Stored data

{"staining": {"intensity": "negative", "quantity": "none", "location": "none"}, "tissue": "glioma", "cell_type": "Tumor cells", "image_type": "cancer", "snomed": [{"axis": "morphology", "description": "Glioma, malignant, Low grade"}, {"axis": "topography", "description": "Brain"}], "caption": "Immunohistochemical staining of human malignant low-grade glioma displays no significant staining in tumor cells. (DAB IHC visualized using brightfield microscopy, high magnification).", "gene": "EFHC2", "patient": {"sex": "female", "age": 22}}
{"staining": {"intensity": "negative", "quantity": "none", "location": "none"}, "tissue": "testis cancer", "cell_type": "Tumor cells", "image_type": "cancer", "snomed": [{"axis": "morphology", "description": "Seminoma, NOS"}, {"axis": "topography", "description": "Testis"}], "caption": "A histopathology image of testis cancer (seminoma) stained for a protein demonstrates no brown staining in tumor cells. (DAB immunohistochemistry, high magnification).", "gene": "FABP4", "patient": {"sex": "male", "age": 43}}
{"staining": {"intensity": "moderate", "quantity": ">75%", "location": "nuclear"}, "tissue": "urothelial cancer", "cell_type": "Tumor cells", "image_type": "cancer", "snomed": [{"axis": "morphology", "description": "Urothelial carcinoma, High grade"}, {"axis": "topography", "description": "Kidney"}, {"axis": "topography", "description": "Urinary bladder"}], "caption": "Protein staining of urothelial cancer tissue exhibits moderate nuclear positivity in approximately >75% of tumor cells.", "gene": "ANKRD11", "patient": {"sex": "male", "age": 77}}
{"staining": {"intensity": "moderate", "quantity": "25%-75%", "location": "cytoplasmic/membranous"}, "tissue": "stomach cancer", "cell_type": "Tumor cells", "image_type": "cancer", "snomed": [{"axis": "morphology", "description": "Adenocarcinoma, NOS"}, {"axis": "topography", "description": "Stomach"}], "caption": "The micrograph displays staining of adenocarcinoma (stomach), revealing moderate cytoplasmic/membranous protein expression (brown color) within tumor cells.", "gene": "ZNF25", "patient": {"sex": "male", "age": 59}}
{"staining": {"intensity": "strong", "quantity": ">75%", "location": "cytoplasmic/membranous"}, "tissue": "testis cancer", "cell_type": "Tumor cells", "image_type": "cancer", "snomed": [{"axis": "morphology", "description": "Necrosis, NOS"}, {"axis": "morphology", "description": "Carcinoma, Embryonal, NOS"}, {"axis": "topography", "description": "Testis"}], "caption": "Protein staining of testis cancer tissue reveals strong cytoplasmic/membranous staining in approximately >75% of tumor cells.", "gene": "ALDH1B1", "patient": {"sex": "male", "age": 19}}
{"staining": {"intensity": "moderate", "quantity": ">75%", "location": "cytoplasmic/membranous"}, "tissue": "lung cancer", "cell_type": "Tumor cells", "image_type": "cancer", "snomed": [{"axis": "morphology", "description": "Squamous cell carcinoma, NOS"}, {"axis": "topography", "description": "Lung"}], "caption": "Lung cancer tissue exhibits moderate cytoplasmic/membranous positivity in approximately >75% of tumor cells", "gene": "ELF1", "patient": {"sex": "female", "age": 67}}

**YOUR GOAL**
Return all of the entries word for word.

**EXERCISE OUTPUT**
{"staining": {"intensity": "negative", "quantity": "none", "location": "none"}, "tissue": "glioma", "cell_type": "Tumor cells", "image_type": "cancer", "snomed": [{"axis": "morphology", "description": "Glioma, malignant, Low grade"}, {"axis": "topography", "description": "Brain"}], "caption": "Immunohistochemical staining of human malignant low-grade glioma displays no significant staining in tumor cells. (DAB IHC visualized using brightfield microscopy, high magnification).", "gene": "EFHC2", "patient": {"sex": "female", "age": 22}}
{"staining": {"intensity": "negative", "quantity": "none", "location": "none"}, "tissue": "testis cancer", "cell_type": "Tumor cells", "image_type": "cancer", "snomed": [{"axis": "morphology", "description": "Seminoma, NOS"}, {"axis": "topography", "description": "Testis"}], "caption": "A histopathology image of testis cancer (seminoma) stained for a protein demonstrates no brown staining in tumor cells. (DAB immunohistochemistry, high magnification).", "gene": "FABP4", "patient": {"sex": "male", "age": 43}}
{"staining": {"intensity": "moderate", "quantity": ">75%", "location": "nuclear"}, "tissue": "urothelial cancer", "cell_type": "Tumor cells", "image_type": "cancer", "snomed": [{"axis": "morphology", "description": "Urothelial carcinoma, High grade"}, {"axis": "topography", "description": "Kidney"}, {"axis": "topography", "description": "Urinary bladder"}], "caption": "Protein staining of urothelial cancer tissue exhibits moderate nuclear positivity in approximately >75% of tumor cells.", "gene": "ANKRD11", "patient": {"sex": "male", "age": 77}}
{"staining": {"intensity": "moderate", "quantity": "25%-75%", "location": "cytoplasmic/membranous"}, "tissue": "stomach cancer", "cell_type": "Tumor cells", "image_type": "cancer", "snomed": [{"axis": "morphology", "description": "Adenocarcinoma, NOS"}, {"axis": "topography", "description": "Stomach"}], "caption": "The micrograph displays staining of adenocarcinoma (stomach), revealing moderate cytoplasmic/membranous protein expression (brown color) within tumor cells.", "gene": "ZNF25", "patient": {"sex": "male", "age": 59}}
{"staining": {"intensity": "strong", "quantity": ">75%", "location": "cytoplasmic/membranous"}, "tissue": "testis cancer", "cell_type": "Tumor cells", "image_type": "cancer", "snomed": [{"axis": "morphology", "description": "Necrosis, NOS"}, {"axis": "morphology", "description": "Carcinoma, Embryonal, NOS"}, {"axis": "topography", "description": "Testis"}], "caption": "Protein staining of testis cancer tissue reveals strong cytoplasmic/membranous staining in approximately >75% of tumor cells.", "gene": "ALDH1B1", "patient": {"sex": "male", "age": 19}}
{"staining": {"intensity": "moderate", "quantity": ">75%", "location": "cytoplasmic/membranous"}, "tissue": "lung cancer", "cell_type": "Tumor cells", "image_type": "cancer", "snomed": [{"axis": "morphology", "description": "Squamous cell carcinoma, NOS"}, {"axis": "topography", "description": "Lung"}], "caption": "Lung cancer tissue exhibits moderate cytoplasmic/membranous positivity in approximately >75% of tumor cells", "gene": "ELF1", "patient": {"sex": "female", "age": 67}}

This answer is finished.